Alman Yeşiller’in ve TAZ gazetesinin kurucularından Hans-Christian Ströbele yaşamını yitirdi. Tüm hayatı boyunca gerçek bir solcu olarak kalan, Yeşiller’in sağa kaymasına direnen Ströbele RAF liderlerinin unutulmaz avukatlarındandı.

Sonuna kadar solcu kaldı!

Almanya’da Yeşiller partisinin ve yayın hayatına bağımsız sol bir gazete olarak başlayan TAZ’ın (Tageszeitung) kurucularından politikacı ve avukat Hans-Christian Ströbele 83 yaşında yaşamını yitirdi. Tüm siyasi hayatı boyunca radikal bir solcu olarak kalan, Yeşiller partisinin temel ilkelerinden uzaklaşıp, sağa kaymasına sonuna kadar direnen, parti yöneticilerinin aldığı kararlara tek başına da kalsa “hayır” diyen, kurucusu olduğu ve sonuna kadar “denetleme kurulu” üyesi olarak kaldığı TAZ’ın radikal sol çizgisinden uzaklaşmasına her fırsatta karşı çıkan Ströbele, aktif siyasete girmeden önce de 60’lı yıllardan itibaren 68 hareketi sürecinde haklarında ceza davaları açılan aktivistleri savunmak üzere kurulan “sosyalist avukatlar kollektifi”nin önde gelen isimleri arasındaydı. Şiddete karşıydı, ancak 1970’lerdeki RAF (Kızıl Ordu Fraksiyonu) davalarında, örgütün liderleri Andreas Baader, Gudrun Ensslin ve Ulrike Meinhof’un avukatlığını üstlenmişti.

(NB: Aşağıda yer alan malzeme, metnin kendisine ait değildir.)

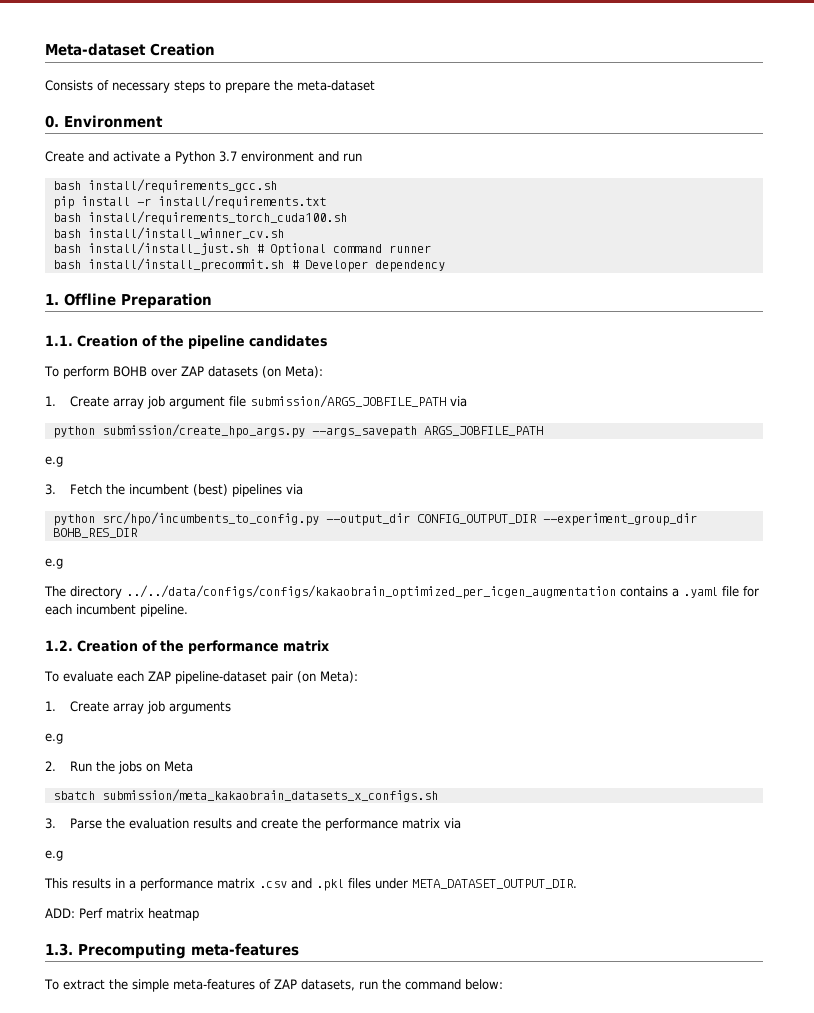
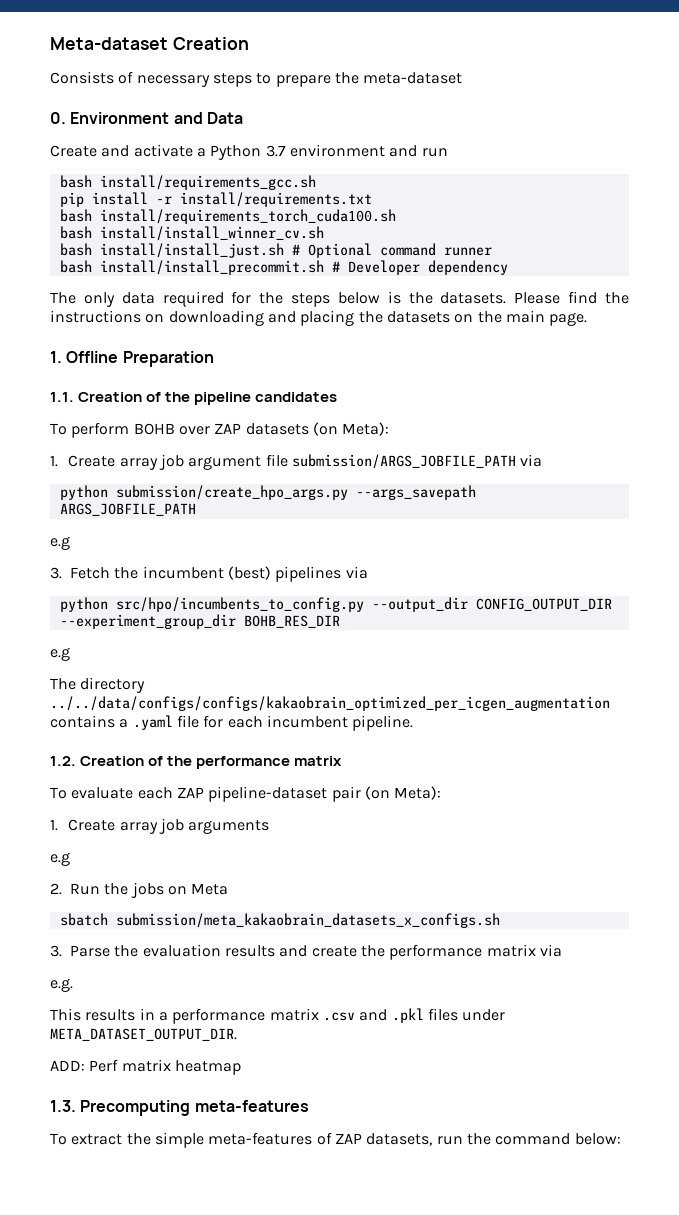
(163, 121) none -> [173,112,243,124] and Data
(445, 266) none -> [50,291,630,307] [50,310,588,326] // The only data required for the steps below is the datasets. Please find the instructions on downloading and placing the datasets on the main page.
[45,850,63,861] e.g -> [50,978,73,992] e.g.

İlk kez 1985 yılında Yeşiller partisi milletvekili olarak Federal Meclis’e giren Ströbele’yi tasfiye etmeye çalışan Joschka Fischer liderliğindeki sağ kanadın tüm girişimlerini büyük bir enerjiyle ve sonunda sadece parti içindeki karşıtlarının değil, merkez sağ partilerin ve siyasi çıkışlarını sürekli karalamayı görev edinmiş olan ana akım medyanın da gıptayla baktığı siyasi başarılarla geri püskürttü. Fischer ve ekibinin komplosu sonucu 2002 yılındaki seçimlerde aday gösterilmeyince o zamana kadar hiç bir Yeşil politikacının yapamadığını başardı, Kreuzberg’den direkt adaylığını koydu ve tüm partileri hezimete uğratarak Federal Meclis’e doğrudan seçildi. Bu başarısını 2017 yılındaki seçimlerde sağlık sorunları nedeniyle adaylığını koymadığı 2017’deki seçimlere kadar gerçekleştirilen diğer üç genel seçimde de tekrarladı. Avukatlık ve politikacılık macerasını kuşkuyla izleyen, her fırsatta yaptığı çıkışları karalamayı görev edinen ana akım medya bile sonunda onu Berlin’in “Küçük İstanbul” olarak bilinen Kreuzberg semtinin “kralı” olarak isimlendirmeye başlamıştı.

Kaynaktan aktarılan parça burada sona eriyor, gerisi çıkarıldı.